The Finance Minister and Coordinating Minister of the Economy, Taiwo Oyedele, has assured investors and the private sector that Nigeria will maintain the economic reforms introduced in recent years.
He gave the assurance on Thursday at the launch of the Nigerian Economic Summit Group’s Private Sector Outlook 2026 in Lagos, stressing that policy consistency and predictability remain key to attracting investment and sustaining growth.
Oyedele warned that reversing reforms or sending mixed policy signals could weaken investor confidence, noting that the next phase of the country’s economic agenda will be judged by tangible outcomes such as job creation, productivity gains, and improved living standards.
“From the perspective of the private sector, four factors are critical to drive investment in this phase: first, policy consistency, reforms must be sustained. This is why we are not looking back. Nothing undermines confidence more than policy reversals or mixed signals. Businesses need to know that today’s decisions we still hold tomorrow, unless unpredictable circumstances require otherwise.
“Second, predictability beyond consistency, there must be predictability. This applies to tax, environment and tax laws, trade policies, foreign exchange rules and regulatory processes. Third is the cost of doing business. We are confronting the structural cause that businesses face, ranging from multiple taxation, logistics inefficiencies, supply chain bottlenecks, energy constraints and regulatory overlaps. Reducing these constraints is one of the fastest ways to unlock growth for our country.

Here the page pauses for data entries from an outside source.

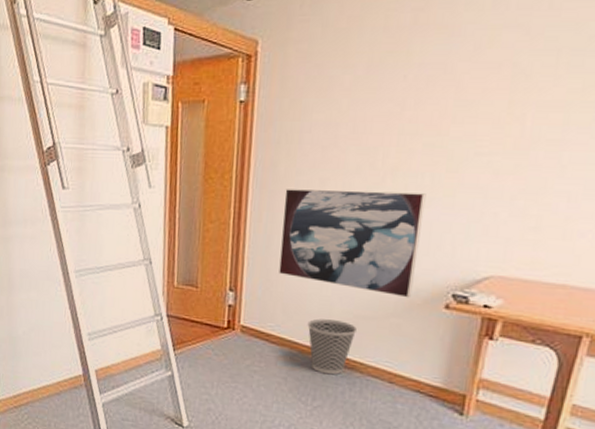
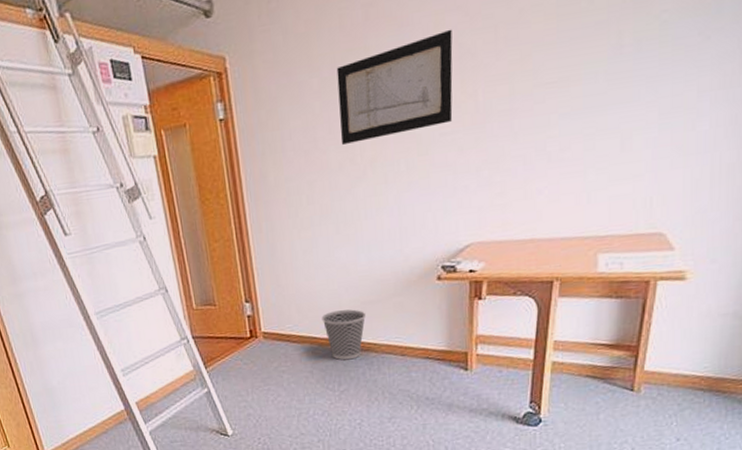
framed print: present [279,189,426,298] -> none [278,179,407,278]
wall art: none [363,46,508,147] -> present [336,29,453,145]

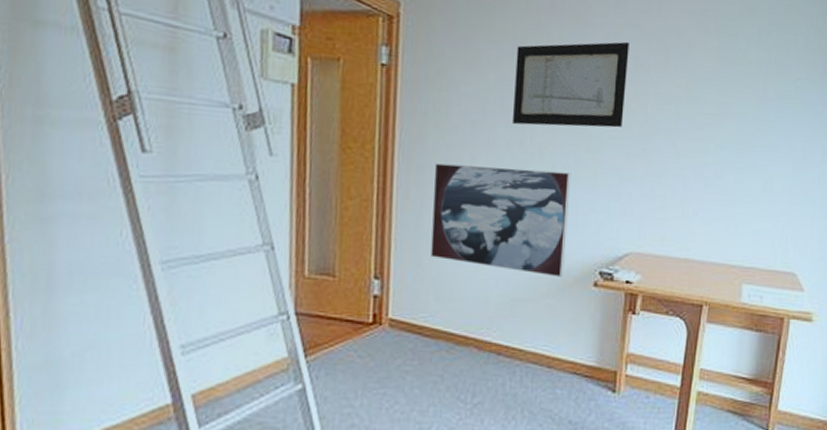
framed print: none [278,179,407,278] -> present [431,163,571,278]
wastebasket: present [321,309,367,361] -> none [463,305,515,366]

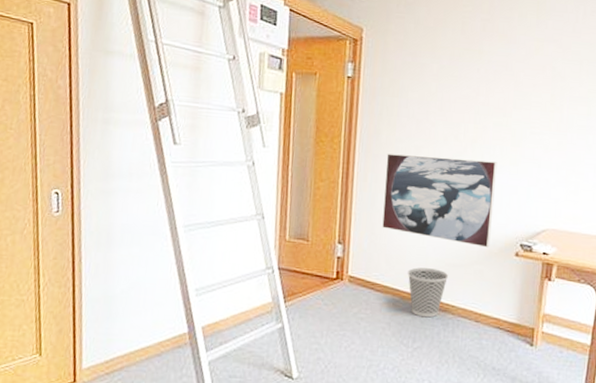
wastebasket: none [463,305,515,366] -> present [407,267,449,318]
wall art: present [511,41,629,128] -> none [449,54,548,125]

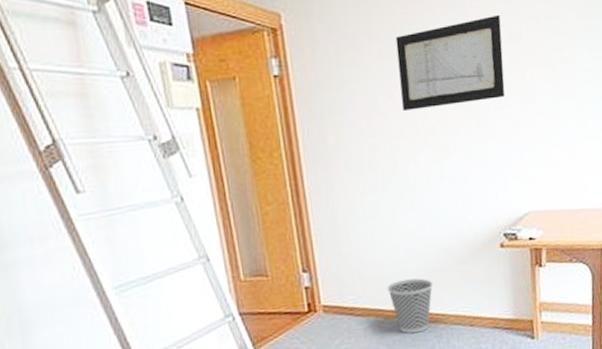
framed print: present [382,154,498,248] -> none [338,147,472,246]
wall art: none [449,54,548,125] -> present [395,14,505,111]

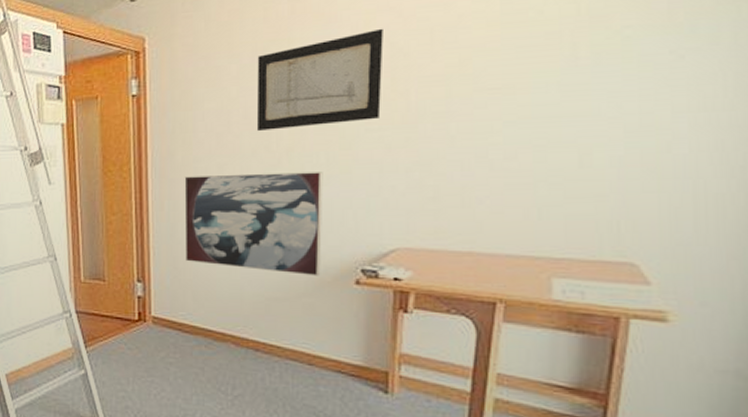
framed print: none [338,147,472,246] -> present [184,172,323,276]
wastebasket: present [387,278,434,334] -> none [219,304,271,361]

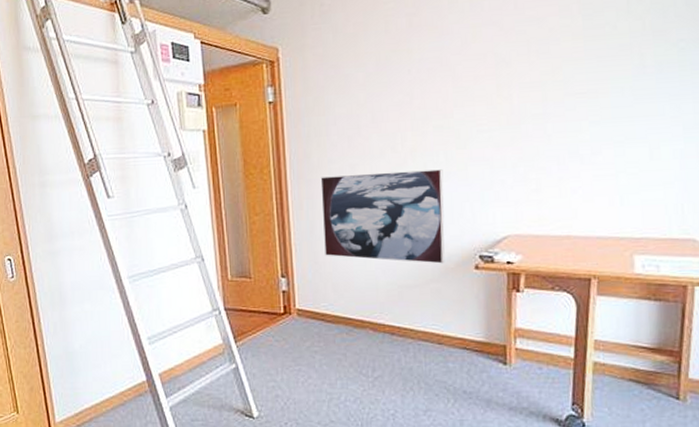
wall art: present [256,28,383,131] -> none [381,40,489,133]

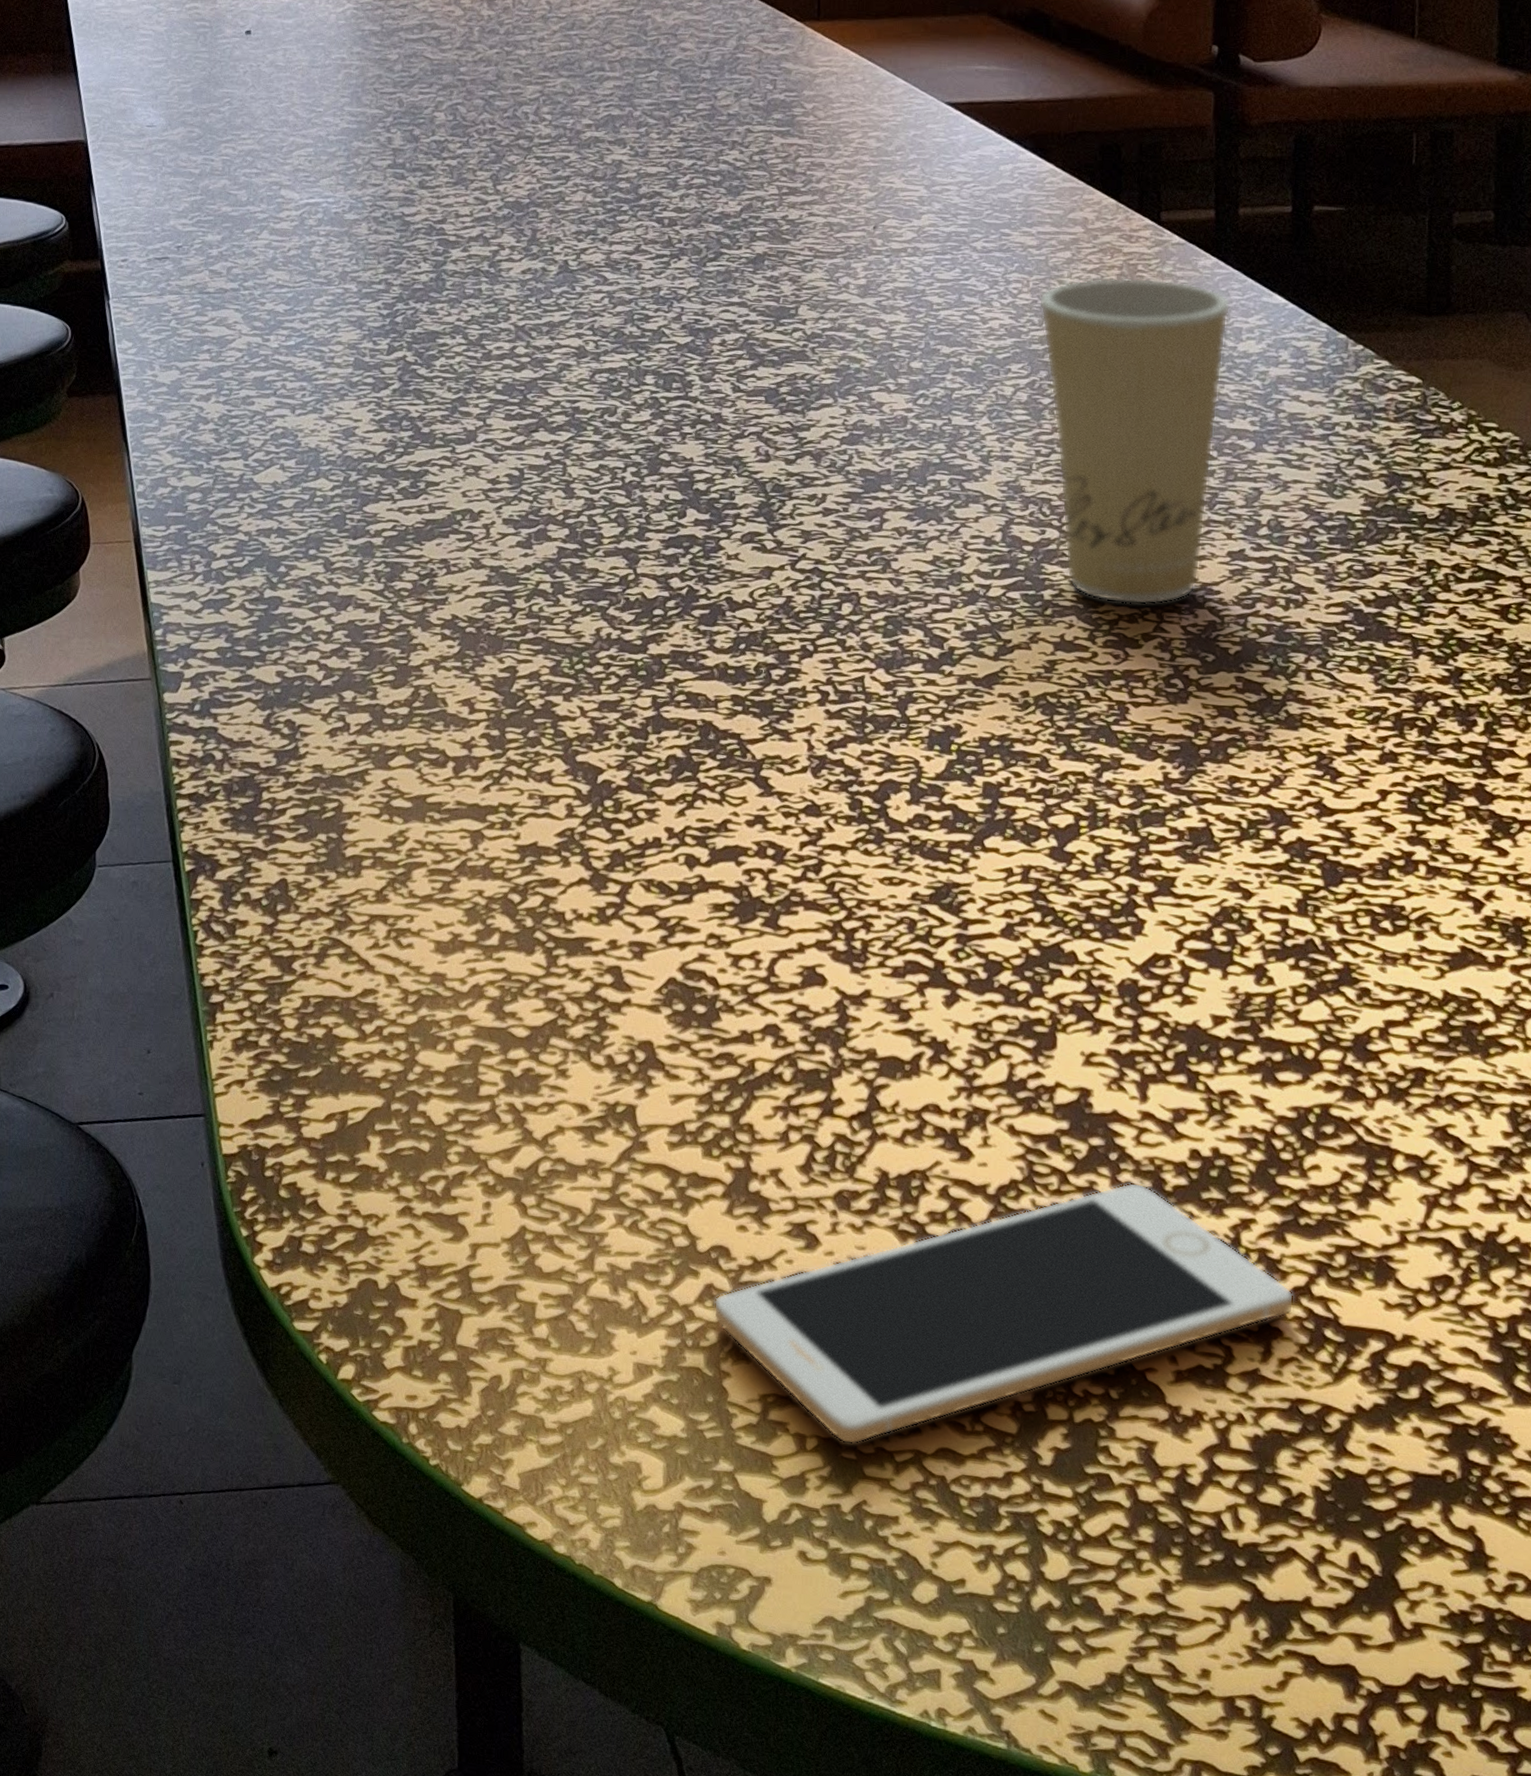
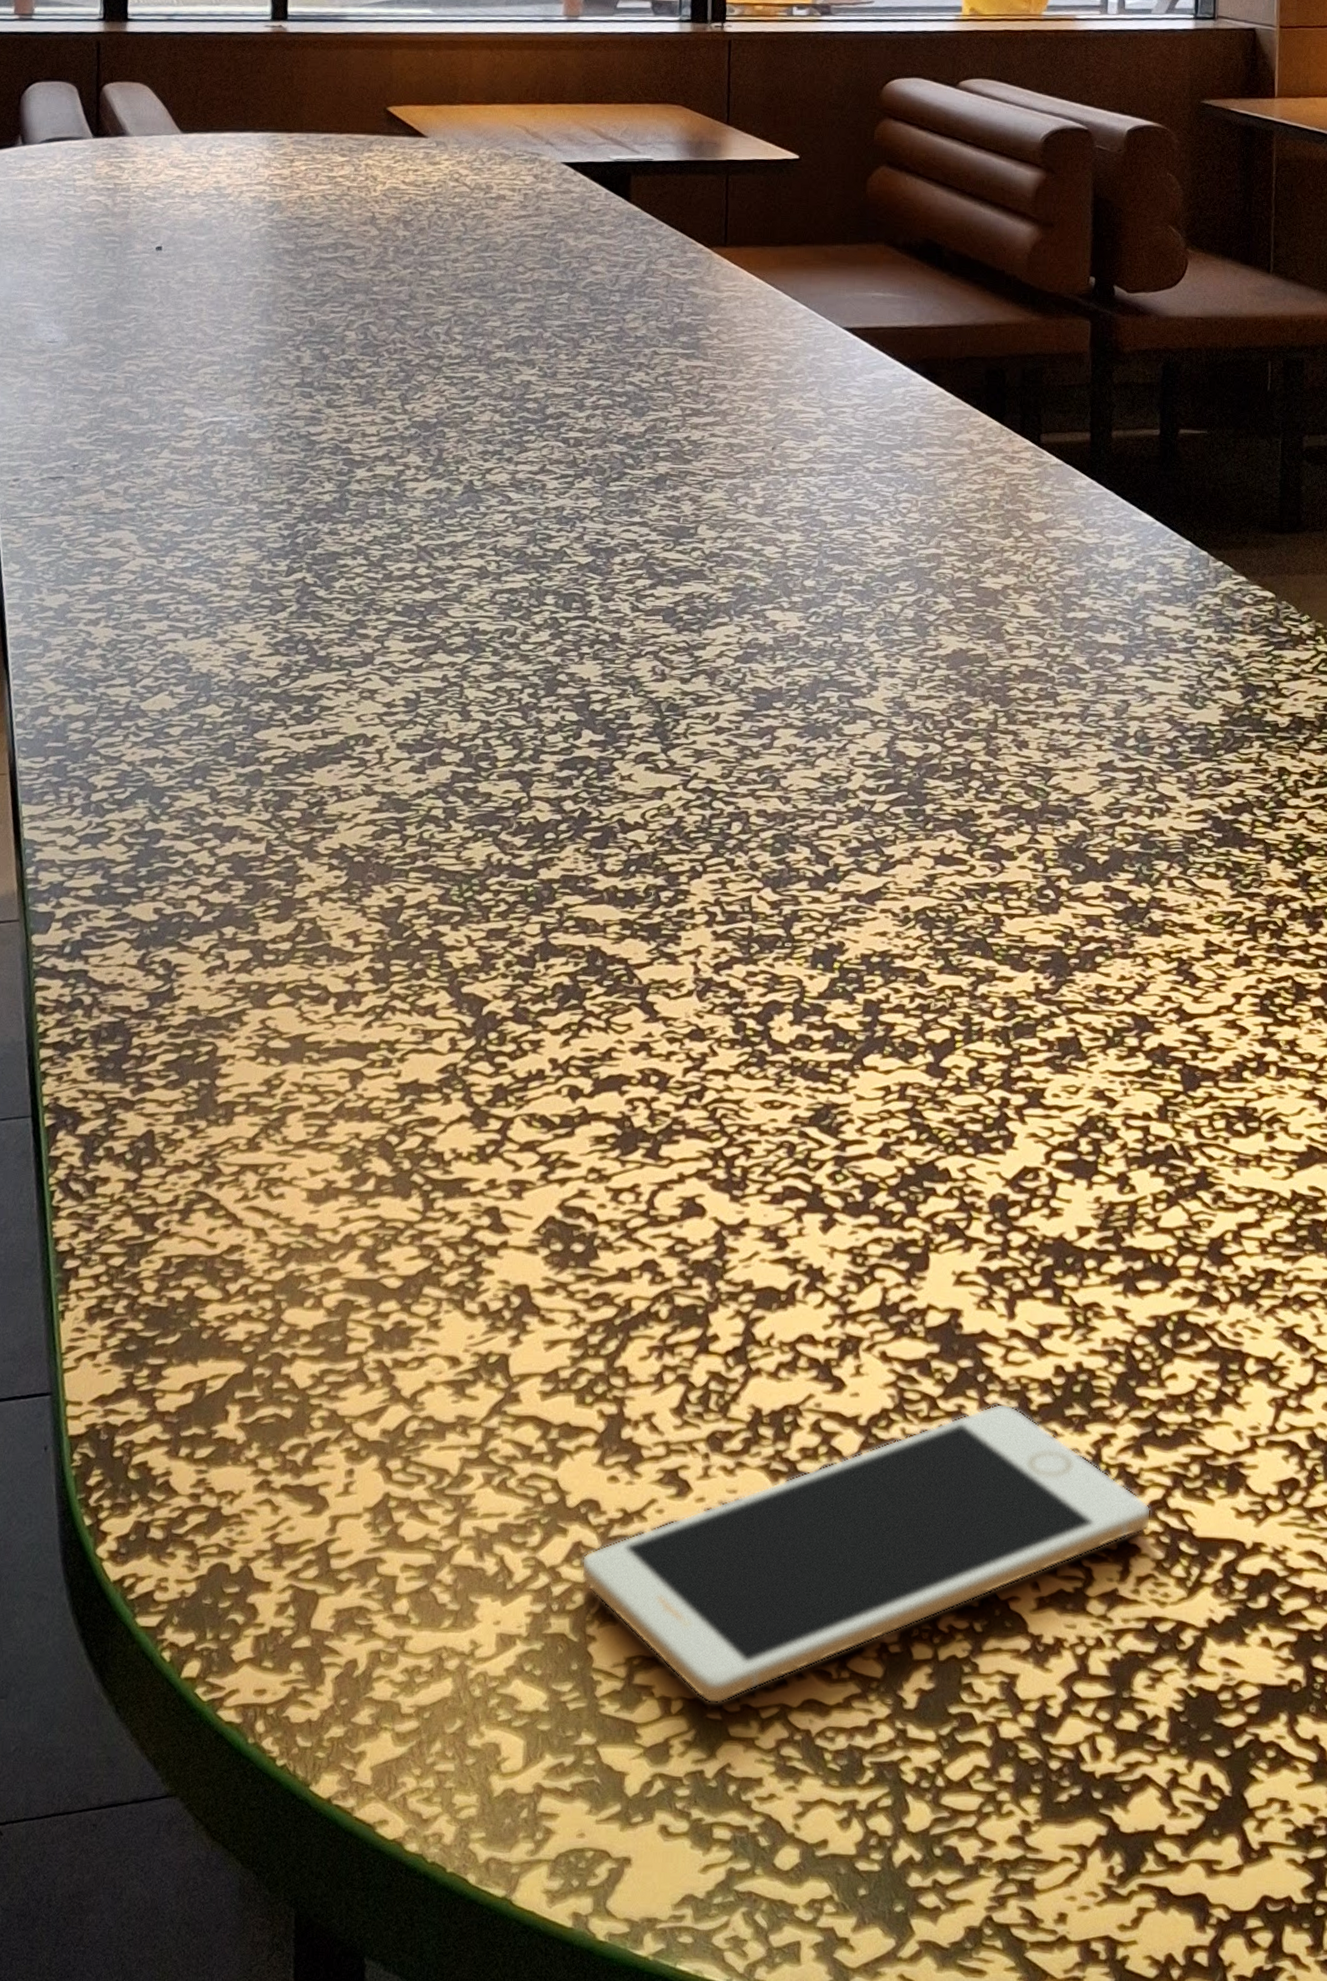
paper cup: present [1038,277,1231,605] -> none [926,497,1104,817]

“We are currently targeting real GDP per capita growth of around four to 5% to really make a meaningful impact, because if our GDP is growing at around 4% and we have population growth at 2% plus. It’s not making an insignificant impact in lifting people out of poverty and creating shared prosperity. Fourth is access to capital. Investment cannot happen without financing. We’re therefore strengthening domestic capital markets, access to credit and long-term financing structure for infrastructure and industry. You must have observed that the government has been particularly focused on the credit economy, whether it’s no fund for students or whether it’s credit call, where you’re trying to do consumer finance, and the ones for industries like BoI (Bank of Industry), trying to provide credit at affordable rates, and so forth. We think that we can stimulate economic growth faster by creating affordable credit economy and access to capital.”
He said Nigeria’s reform programme is entering a critical stage where success will depend on measurable impact rather than policy announcements, adding that recent measures have begun to stabilise key indicators such as exchange rates and revenue performance.
“We have started to see early signs of stabilisation and early signs of growth with a more aligned exchange rate environment, improving revenue performance and clearer policy signal to the market. While we recognise the progress made so far, we are mindful that stabilisation alone is not success. It is simply the foundation upon which success must now be built.
“So what’s the real test is moving from reform to growth. The next phase we are now entering is where reforms are tested based on the outcomes that they produce and the impact that they make. Because reforms on their own do not create growth. We need investment at scale to create decent jobs, enhance productivity and improve living standards. But investment does not respond to announcements. It responds to confidence built on predictable policies and clear rules consistently applied within a competitive framework to achieve acceptable risk-adjusted returns. If the environment is uncertain, the investment will wait. But if we provide the right environment, investment will not only come, it will stay and grow.”
On productivity, he stressed the need to improve efficiency across key sectors, including agriculture, manufacturing, energy, and the digital economy, noting that growth driven mainly by consumption is unsustainable.
“But productivity does not happen in isolation. It requires infrastructure, skills development, technology adoption and a supportive policy environment,” he said, adding that stronger collaboration between government and the private sector is essential to achieving sustainable growth.
Oyedele said the government would continue to deepen reforms, improve the ease of doing business, and strengthen coordination across all levels of governance, while calling on the private sector to invest with a long-term outlook and maintain transparency and compliance.
He acknowledged potential risks such as reform fatigue, inflationary pressures, and political tensions ahead of elections, but maintained that they can be managed through discipline and collaboration.
“This phase that we have done required courage, and that has been demonstrated by the political leadership. The phase we are now entering requires something different, and that is discipline, focus and diligent execution. This is what we promise to deliver.”